[[ DATA PROVIDED, beginning ]]

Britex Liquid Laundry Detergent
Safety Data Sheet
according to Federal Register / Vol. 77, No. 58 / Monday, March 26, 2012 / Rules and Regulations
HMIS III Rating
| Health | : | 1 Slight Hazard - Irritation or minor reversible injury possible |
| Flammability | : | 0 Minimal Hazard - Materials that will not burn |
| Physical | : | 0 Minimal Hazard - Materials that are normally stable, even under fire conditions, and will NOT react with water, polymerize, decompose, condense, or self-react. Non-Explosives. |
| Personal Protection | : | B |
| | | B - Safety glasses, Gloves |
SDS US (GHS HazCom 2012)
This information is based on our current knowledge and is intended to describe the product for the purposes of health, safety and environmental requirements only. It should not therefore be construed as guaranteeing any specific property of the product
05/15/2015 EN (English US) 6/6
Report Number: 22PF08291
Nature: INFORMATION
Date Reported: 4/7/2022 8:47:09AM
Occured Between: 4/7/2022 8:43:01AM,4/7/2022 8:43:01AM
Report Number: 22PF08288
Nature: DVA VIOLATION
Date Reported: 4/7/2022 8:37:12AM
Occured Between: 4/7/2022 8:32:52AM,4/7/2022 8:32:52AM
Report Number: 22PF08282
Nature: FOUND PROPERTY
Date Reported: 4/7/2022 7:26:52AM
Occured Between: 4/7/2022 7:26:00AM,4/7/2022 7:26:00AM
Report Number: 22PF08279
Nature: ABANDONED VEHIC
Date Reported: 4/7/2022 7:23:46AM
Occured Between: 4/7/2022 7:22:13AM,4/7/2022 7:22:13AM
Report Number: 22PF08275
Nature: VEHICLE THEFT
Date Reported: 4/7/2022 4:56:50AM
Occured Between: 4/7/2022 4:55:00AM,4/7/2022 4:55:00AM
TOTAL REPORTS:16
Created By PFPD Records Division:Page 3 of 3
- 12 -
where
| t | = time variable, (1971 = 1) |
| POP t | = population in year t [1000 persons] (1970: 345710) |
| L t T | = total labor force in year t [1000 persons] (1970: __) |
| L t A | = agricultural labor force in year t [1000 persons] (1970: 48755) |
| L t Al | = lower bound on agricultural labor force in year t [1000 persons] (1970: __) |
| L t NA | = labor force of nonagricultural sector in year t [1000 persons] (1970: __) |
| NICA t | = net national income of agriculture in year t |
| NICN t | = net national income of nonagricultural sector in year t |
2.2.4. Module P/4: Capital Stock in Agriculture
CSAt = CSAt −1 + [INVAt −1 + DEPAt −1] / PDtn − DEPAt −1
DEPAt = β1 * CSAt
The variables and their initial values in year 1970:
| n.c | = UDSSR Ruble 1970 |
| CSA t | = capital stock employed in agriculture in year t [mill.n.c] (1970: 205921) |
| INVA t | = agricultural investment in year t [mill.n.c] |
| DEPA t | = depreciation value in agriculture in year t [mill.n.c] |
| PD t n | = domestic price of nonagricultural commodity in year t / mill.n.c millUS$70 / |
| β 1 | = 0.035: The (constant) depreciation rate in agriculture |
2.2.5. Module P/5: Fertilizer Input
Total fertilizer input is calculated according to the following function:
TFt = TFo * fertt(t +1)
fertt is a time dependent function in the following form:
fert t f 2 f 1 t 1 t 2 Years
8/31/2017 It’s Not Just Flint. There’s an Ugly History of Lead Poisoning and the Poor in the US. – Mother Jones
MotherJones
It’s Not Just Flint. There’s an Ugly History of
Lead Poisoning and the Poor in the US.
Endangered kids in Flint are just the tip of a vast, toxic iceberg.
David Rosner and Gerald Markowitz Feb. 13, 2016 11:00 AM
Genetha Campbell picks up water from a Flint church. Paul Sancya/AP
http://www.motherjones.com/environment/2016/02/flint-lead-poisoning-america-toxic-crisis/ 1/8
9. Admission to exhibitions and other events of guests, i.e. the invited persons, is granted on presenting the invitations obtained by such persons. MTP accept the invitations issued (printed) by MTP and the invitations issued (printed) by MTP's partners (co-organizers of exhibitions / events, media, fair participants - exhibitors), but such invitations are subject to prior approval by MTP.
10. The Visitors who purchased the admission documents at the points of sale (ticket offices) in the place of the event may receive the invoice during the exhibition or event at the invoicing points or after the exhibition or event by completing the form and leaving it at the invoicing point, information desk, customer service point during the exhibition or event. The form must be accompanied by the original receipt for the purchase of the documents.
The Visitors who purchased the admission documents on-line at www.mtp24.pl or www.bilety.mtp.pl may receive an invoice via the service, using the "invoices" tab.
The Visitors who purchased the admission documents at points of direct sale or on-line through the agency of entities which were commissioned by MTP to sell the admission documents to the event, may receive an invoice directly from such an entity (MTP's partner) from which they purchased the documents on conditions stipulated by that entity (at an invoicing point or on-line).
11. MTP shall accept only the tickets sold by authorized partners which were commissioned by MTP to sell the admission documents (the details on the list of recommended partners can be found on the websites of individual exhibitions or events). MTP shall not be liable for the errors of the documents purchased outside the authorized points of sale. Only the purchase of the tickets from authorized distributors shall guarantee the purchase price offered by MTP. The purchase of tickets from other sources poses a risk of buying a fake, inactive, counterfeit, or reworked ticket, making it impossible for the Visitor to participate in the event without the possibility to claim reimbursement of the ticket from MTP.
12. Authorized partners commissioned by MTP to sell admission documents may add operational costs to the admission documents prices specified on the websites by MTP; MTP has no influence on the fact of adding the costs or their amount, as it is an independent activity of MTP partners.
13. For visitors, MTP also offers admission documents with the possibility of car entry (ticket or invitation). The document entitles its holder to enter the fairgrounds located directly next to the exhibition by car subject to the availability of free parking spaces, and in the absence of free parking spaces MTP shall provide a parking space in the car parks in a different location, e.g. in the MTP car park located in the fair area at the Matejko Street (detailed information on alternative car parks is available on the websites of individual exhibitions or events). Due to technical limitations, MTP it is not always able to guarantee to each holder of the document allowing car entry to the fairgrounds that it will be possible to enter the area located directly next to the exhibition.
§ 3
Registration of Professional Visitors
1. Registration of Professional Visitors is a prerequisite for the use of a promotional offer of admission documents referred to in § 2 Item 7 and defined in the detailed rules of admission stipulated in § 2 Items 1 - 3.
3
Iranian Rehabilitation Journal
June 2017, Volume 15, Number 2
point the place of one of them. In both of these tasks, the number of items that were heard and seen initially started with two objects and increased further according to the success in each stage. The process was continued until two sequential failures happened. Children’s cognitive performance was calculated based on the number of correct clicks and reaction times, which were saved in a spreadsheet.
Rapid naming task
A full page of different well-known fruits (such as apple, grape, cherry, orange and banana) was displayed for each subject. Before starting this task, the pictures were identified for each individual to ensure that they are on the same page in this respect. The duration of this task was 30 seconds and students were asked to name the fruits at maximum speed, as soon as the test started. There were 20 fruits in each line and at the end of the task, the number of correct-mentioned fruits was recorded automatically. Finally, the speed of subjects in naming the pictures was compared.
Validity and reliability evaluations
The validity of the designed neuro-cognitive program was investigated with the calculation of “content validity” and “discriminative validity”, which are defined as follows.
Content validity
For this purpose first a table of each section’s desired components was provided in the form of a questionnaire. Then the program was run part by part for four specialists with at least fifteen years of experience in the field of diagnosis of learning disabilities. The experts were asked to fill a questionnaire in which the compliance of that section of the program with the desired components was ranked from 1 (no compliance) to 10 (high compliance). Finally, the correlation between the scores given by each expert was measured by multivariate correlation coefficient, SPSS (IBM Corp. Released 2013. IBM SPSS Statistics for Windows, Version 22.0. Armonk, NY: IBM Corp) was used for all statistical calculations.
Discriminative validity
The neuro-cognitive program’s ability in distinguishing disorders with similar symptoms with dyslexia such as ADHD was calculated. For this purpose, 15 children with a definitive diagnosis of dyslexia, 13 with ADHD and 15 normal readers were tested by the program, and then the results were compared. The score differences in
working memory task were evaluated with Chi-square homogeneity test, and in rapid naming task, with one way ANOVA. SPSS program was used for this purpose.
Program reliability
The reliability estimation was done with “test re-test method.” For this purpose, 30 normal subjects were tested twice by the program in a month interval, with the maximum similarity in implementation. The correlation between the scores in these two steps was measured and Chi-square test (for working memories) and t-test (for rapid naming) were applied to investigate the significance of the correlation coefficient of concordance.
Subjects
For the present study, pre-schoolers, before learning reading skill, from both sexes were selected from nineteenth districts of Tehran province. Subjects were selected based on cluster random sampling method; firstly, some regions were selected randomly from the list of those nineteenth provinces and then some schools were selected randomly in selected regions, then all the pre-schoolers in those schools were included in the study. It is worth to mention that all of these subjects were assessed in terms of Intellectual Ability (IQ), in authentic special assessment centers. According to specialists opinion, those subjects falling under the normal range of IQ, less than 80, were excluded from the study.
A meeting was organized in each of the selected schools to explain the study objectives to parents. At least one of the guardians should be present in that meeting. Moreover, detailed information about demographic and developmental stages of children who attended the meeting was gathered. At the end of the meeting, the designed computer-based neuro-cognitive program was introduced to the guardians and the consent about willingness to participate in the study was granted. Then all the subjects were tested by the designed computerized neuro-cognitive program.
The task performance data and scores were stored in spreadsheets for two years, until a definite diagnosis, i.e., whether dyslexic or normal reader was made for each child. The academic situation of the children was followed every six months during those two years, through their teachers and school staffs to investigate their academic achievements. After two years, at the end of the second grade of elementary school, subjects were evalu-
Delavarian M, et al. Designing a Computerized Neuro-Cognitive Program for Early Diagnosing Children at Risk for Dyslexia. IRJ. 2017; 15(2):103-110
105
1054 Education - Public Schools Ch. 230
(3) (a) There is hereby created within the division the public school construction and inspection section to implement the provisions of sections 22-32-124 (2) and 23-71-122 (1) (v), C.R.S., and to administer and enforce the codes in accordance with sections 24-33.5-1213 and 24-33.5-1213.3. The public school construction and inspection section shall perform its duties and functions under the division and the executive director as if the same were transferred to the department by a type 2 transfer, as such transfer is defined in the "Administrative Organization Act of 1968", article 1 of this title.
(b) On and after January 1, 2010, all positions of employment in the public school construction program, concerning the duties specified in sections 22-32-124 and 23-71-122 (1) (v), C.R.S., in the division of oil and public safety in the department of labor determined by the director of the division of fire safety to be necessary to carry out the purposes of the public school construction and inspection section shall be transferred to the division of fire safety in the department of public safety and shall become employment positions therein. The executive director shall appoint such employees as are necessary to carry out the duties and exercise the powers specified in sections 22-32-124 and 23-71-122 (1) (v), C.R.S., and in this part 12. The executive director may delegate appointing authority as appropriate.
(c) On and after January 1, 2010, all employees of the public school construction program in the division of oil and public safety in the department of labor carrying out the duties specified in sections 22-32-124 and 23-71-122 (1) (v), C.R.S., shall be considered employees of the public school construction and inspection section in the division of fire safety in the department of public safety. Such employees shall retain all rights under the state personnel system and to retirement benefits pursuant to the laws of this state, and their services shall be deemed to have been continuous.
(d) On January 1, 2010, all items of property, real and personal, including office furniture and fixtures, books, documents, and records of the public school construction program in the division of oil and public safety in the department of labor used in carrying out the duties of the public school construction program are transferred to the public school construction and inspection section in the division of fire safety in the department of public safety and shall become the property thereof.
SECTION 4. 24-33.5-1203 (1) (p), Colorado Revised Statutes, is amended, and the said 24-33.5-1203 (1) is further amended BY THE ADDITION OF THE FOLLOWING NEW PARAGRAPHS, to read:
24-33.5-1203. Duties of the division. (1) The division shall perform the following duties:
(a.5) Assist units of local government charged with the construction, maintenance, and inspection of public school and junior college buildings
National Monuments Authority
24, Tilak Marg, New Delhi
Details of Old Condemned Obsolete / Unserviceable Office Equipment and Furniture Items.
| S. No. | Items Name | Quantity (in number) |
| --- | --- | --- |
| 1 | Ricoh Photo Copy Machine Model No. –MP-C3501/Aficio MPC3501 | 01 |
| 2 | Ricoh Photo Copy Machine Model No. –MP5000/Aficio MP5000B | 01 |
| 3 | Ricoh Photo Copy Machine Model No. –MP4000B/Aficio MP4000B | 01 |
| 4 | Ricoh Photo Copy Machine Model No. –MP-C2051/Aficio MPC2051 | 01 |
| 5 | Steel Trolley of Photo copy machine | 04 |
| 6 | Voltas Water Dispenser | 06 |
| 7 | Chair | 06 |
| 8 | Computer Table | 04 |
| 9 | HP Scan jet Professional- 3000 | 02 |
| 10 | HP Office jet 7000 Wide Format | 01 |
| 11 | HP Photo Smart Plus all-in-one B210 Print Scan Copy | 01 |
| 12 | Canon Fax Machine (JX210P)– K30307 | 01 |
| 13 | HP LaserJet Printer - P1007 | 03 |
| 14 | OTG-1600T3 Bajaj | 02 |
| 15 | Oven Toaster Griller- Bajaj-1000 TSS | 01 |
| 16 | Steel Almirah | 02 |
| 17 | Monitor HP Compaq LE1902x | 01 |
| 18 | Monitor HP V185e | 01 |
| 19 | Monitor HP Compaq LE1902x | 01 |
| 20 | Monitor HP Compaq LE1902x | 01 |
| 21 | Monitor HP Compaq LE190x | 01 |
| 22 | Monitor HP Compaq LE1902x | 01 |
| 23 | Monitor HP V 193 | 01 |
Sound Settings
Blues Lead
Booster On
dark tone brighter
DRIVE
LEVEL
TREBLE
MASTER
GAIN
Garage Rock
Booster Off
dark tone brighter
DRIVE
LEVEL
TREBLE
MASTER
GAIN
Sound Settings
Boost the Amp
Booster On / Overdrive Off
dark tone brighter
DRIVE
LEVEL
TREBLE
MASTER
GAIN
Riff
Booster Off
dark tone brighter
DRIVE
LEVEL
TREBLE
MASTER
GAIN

[[ DATA PROVIDED, end ]]

→ WHAT YOU NEED TO DO
Repeat exactly the lines above, starting with the first line of the records and finishing with the line holding "Nature: ABANDONED VEHIC". Add no other line.

→ COMPLETED TASK
Britex Liquid Laundry Detergent
Safety Data Sheet
according to Federal Register / Vol. 77, No. 58 / Monday, March 26, 2012 / Rules and Regulations
HMIS III Rating
| Health | : | 1 Slight Hazard - Irritation or minor reversible injury possible |
| Flammability | : | 0 Minimal Hazard - Materials that will not burn |
| Physical | : | 0 Minimal Hazard - Materials that are normally stable, even under fire conditions, and will NOT react with water, polymerize, decompose, condense, or self-react. Non-Explosives. |
| Personal Protection | : | B |
| | | B - Safety glasses, Gloves |
SDS US (GHS HazCom 2012)
This information is based on our current knowledge and is intended to describe the product for the purposes of health, safety and environmental requirements only. It should not therefore be construed as guaranteeing any specific property of the product
05/15/2015 EN (English US) 6/6
Report Number: 22PF08291
Nature: INFORMATION
Date Reported: 4/7/2022 8:47:09AM
Occured Between: 4/7/2022 8:43:01AM,4/7/2022 8:43:01AM
Report Number: 22PF08288
Nature: DVA VIOLATION
Date Reported: 4/7/2022 8:37:12AM
Occured Between: 4/7/2022 8:32:52AM,4/7/2022 8:32:52AM
Report Number: 22PF08282
Nature: FOUND PROPERTY
Date Reported: 4/7/2022 7:26:52AM
Occured Between: 4/7/2022 7:26:00AM,4/7/2022 7:26:00AM
Report Number: 22PF08279
Nature: ABANDONED VEHIC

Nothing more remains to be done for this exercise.